::: Records for the exercise

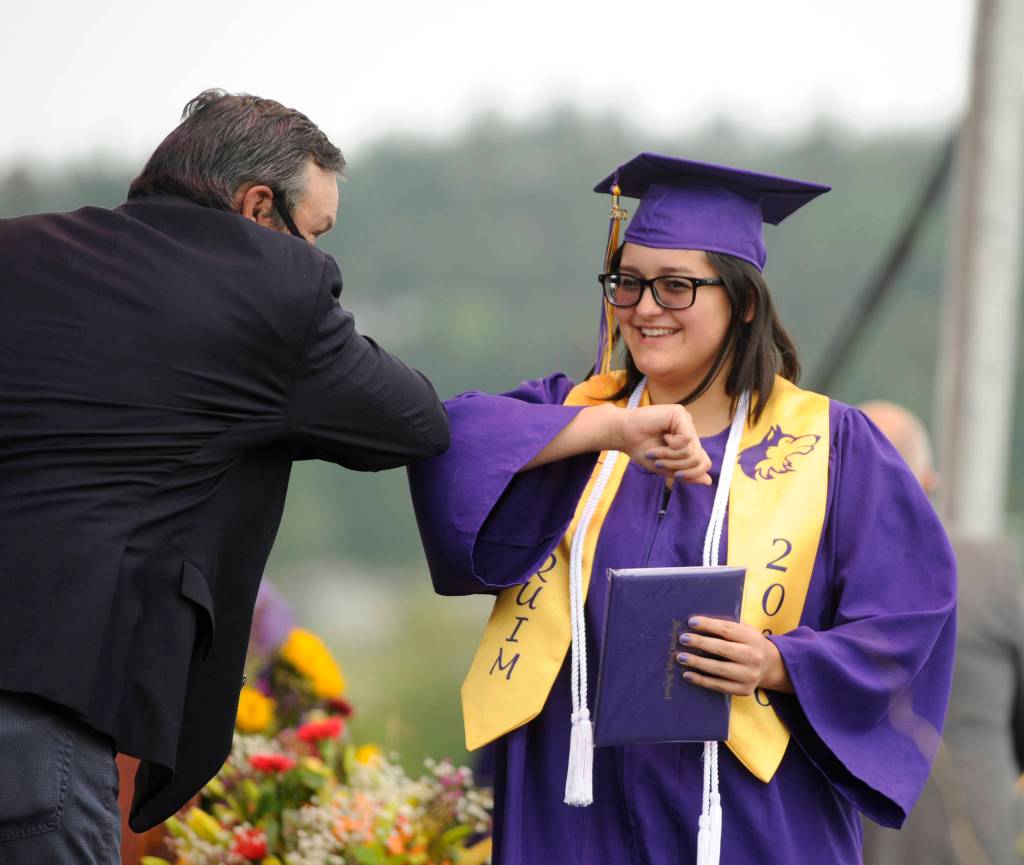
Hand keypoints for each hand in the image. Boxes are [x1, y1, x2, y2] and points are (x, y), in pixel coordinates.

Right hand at [618, 404, 711, 483]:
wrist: (622, 435)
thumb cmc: (641, 449)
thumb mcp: (665, 468)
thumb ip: (686, 475)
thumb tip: (709, 481)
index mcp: (687, 443)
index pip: (704, 462)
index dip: (692, 473)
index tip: (675, 475)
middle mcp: (689, 430)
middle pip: (698, 459)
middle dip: (676, 464)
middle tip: (658, 460)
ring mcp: (686, 421)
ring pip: (692, 450)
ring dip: (671, 456)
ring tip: (656, 450)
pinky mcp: (680, 413)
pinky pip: (686, 439)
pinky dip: (672, 445)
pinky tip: (662, 438)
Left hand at [675, 616, 792, 694]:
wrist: (770, 666)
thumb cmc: (749, 643)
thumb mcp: (745, 630)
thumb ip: (727, 627)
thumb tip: (696, 623)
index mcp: (753, 638)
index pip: (728, 630)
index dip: (709, 625)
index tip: (691, 622)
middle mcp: (753, 657)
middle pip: (722, 649)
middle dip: (700, 643)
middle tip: (683, 639)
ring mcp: (749, 675)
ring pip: (719, 669)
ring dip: (697, 663)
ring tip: (681, 657)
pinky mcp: (743, 690)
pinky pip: (719, 686)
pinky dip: (701, 681)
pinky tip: (687, 675)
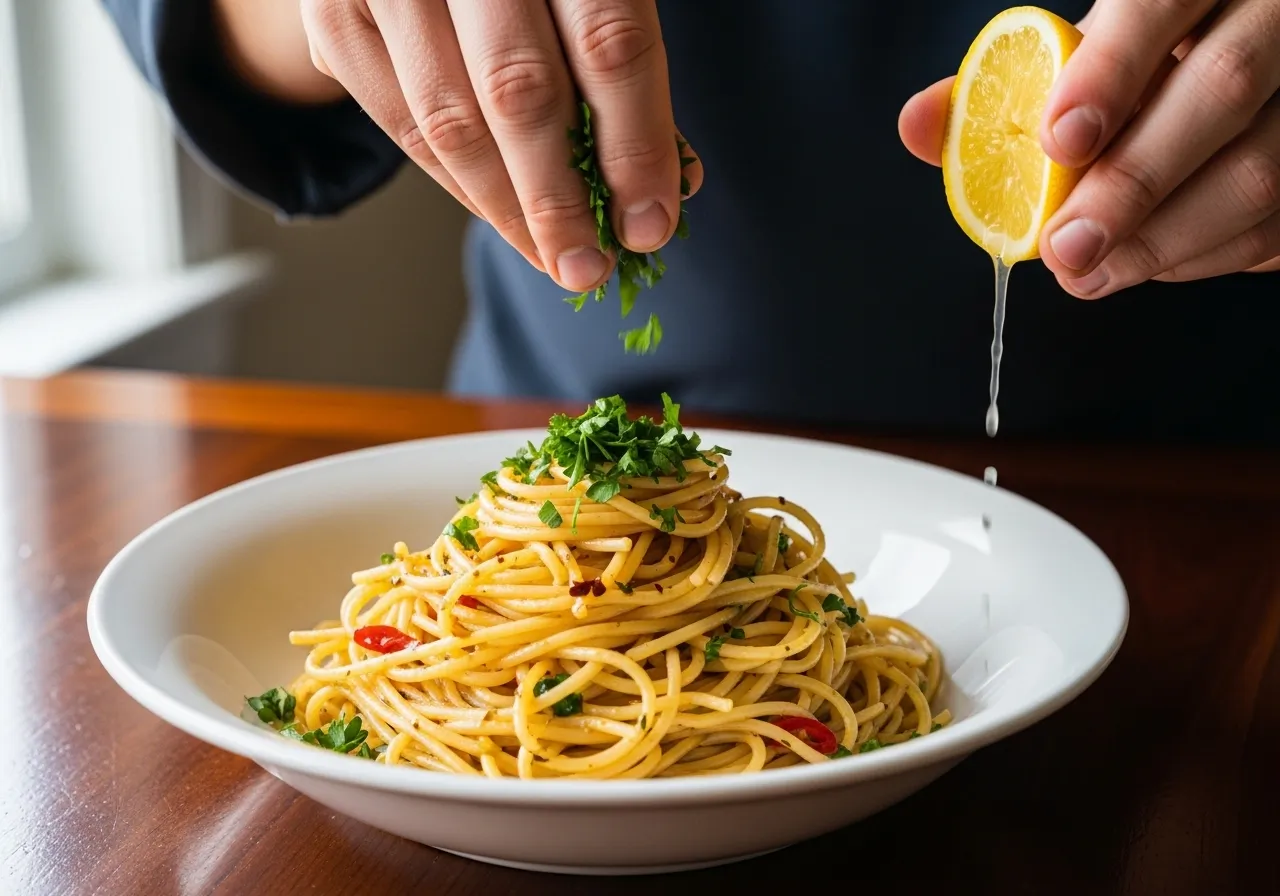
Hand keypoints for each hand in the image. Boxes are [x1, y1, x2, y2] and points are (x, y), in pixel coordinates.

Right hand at [298, 0, 702, 292]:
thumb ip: (616, 67)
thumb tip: (658, 192)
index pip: (609, 44)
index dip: (634, 145)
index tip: (648, 226)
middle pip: (520, 92)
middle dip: (559, 201)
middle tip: (588, 267)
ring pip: (449, 119)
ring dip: (506, 209)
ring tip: (549, 257)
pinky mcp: (332, 10)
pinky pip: (399, 120)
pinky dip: (453, 182)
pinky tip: (497, 214)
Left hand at [899, 0, 1279, 296]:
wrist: (1247, 58)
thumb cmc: (1148, 59)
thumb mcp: (1086, 55)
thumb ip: (1001, 91)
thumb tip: (918, 125)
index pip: (1161, 1)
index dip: (1110, 73)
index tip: (1056, 142)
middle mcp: (1275, 14)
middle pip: (1223, 89)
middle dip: (1133, 182)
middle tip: (1064, 245)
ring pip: (1265, 166)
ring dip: (1168, 239)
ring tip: (1090, 273)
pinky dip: (1210, 255)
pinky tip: (1152, 263)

::::::

What to do:
Starting with the first line of the data, transcribe every line exactly through the one containing "index pip: (704, 462)". No pictures go in.

Answer section:
Hand keypoints for each hand in the image. Boxes are [x1, y1, x2, y2] and points are (x, y), in pixel coordinates.

Right hand at [618, 404, 711, 483]:
wrist: (622, 435)
thumb cmc: (641, 449)
thumb mcp: (665, 468)
thumb ip: (686, 475)
thumb tip: (709, 481)
index mcp: (687, 443)
index pip: (704, 462)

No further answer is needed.